Review by Ian Keogh
Filipino cartoonist Manix Abrera produces wordless short stories over several pages covering a fair range of emotions. The opening strip begins with a man at college not understanding what he’s being taught. There’s a lot more beyond his comprehension, and he eventually begins searching for answers to life’s bigger questions. Unlike most, he discovers an answer, Manix here toying with the form of comics, but dies before he can pass on what he’s finally learned. It’s a fair amount of effort to reach a punchline that if not entirely obvious, is certainly predictable, but having settled into his stride the following strips apply equal imagination with less certainty about the conclusions.

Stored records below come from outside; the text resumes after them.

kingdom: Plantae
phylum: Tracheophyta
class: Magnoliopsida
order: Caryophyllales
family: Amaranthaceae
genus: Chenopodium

The imagery of horror is frequent, but creatively used, such as a strip wittily playing out a scenario already seen, but reconfigured, with the ending twisted, or another in which eyesight plays a part. Visual metaphors figure, but as the strips continue Manix increasingly explores the wonders of surreality, turning the worlds of his protagonists upside down. They take a trip in their own brain, meet God, or develop growths with lives of their own. It’s all wacky, but too often, there’s nothing of substance to bolster the surreal explorations.
Because there are no words, Manix has to keep the art simple, and at times his ensuring absolute clarity means the stories drag on a little longer than they should. He rarely departs from a nine panel grid, although a strip concerning a woman’s fantasies about a celebrity is an exception.
There’s not a great deal of comfort here, but a lack of happy endings appears more to do with a perverse sense of humour than a depressive cartoonist. Almost all the stronger material is in the collection’s second half, which works up a sense of anticipation for the sequel, 14.